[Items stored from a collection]
********************

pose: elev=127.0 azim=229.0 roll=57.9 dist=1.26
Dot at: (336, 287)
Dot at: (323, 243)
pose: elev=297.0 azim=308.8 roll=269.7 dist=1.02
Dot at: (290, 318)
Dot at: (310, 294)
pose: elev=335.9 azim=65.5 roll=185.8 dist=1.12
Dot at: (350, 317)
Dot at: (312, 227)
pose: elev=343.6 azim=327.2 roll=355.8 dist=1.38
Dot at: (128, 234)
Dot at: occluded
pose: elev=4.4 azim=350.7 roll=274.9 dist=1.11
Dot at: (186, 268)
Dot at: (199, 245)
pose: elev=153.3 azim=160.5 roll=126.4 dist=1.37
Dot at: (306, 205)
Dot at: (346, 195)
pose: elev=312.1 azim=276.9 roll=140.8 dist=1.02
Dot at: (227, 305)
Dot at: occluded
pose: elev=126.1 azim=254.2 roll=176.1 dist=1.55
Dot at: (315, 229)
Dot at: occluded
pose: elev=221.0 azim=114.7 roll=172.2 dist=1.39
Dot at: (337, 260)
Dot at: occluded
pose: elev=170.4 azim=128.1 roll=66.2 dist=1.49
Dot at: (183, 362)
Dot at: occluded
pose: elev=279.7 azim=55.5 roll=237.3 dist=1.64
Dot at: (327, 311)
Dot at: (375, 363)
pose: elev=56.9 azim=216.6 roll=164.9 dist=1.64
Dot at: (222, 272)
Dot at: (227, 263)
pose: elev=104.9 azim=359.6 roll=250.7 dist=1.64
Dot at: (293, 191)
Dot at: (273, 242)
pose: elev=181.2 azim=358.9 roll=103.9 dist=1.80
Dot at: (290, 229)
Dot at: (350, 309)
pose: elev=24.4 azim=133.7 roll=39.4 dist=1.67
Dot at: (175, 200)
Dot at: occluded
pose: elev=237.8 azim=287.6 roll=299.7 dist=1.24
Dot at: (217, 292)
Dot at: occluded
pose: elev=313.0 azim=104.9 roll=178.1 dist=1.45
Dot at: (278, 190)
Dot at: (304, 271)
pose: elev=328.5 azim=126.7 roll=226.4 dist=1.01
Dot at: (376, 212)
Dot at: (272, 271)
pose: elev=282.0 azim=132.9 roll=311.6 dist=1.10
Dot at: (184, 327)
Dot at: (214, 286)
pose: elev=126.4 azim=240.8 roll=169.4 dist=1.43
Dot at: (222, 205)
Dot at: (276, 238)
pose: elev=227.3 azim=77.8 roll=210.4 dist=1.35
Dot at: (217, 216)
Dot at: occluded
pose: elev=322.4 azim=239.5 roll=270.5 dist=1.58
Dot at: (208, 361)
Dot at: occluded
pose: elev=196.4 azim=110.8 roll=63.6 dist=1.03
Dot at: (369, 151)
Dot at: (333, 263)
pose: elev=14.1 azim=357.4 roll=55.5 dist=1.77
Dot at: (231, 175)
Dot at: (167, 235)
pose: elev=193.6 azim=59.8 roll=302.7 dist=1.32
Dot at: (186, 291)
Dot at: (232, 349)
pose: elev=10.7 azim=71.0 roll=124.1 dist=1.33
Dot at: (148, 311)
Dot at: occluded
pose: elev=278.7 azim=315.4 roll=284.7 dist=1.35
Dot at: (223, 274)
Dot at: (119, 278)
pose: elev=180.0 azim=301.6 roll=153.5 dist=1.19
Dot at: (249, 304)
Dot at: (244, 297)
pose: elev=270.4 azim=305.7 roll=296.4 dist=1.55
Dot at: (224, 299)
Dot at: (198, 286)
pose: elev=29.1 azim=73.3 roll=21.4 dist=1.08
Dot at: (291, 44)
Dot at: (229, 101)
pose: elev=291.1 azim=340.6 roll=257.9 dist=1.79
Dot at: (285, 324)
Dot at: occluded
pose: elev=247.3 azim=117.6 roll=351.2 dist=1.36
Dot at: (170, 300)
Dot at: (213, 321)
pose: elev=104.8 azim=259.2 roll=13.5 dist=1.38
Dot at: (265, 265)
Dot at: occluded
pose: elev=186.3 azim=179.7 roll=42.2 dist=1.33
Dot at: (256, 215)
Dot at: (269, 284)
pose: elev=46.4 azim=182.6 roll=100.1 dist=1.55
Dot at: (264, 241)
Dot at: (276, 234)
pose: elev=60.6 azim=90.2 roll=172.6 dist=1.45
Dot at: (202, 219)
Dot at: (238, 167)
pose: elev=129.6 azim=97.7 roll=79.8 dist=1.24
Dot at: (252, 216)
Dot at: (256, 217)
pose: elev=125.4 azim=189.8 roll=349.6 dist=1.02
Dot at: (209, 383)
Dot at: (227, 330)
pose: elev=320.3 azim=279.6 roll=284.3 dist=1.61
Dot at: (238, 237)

********************

» PROBLEM REQUIREMENTS: Write out the listing above word for word, starting at its first line and ending with the line that contains "Dot at: (350, 309)", including that line.

» PROBLEM SOLUTION:
pose: elev=127.0 azim=229.0 roll=57.9 dist=1.26
Dot at: (336, 287)
Dot at: (323, 243)
pose: elev=297.0 azim=308.8 roll=269.7 dist=1.02
Dot at: (290, 318)
Dot at: (310, 294)
pose: elev=335.9 azim=65.5 roll=185.8 dist=1.12
Dot at: (350, 317)
Dot at: (312, 227)
pose: elev=343.6 azim=327.2 roll=355.8 dist=1.38
Dot at: (128, 234)
Dot at: occluded
pose: elev=4.4 azim=350.7 roll=274.9 dist=1.11
Dot at: (186, 268)
Dot at: (199, 245)
pose: elev=153.3 azim=160.5 roll=126.4 dist=1.37
Dot at: (306, 205)
Dot at: (346, 195)
pose: elev=312.1 azim=276.9 roll=140.8 dist=1.02
Dot at: (227, 305)
Dot at: occluded
pose: elev=126.1 azim=254.2 roll=176.1 dist=1.55
Dot at: (315, 229)
Dot at: occluded
pose: elev=221.0 azim=114.7 roll=172.2 dist=1.39
Dot at: (337, 260)
Dot at: occluded
pose: elev=170.4 azim=128.1 roll=66.2 dist=1.49
Dot at: (183, 362)
Dot at: occluded
pose: elev=279.7 azim=55.5 roll=237.3 dist=1.64
Dot at: (327, 311)
Dot at: (375, 363)
pose: elev=56.9 azim=216.6 roll=164.9 dist=1.64
Dot at: (222, 272)
Dot at: (227, 263)
pose: elev=104.9 azim=359.6 roll=250.7 dist=1.64
Dot at: (293, 191)
Dot at: (273, 242)
pose: elev=181.2 azim=358.9 roll=103.9 dist=1.80
Dot at: (290, 229)
Dot at: (350, 309)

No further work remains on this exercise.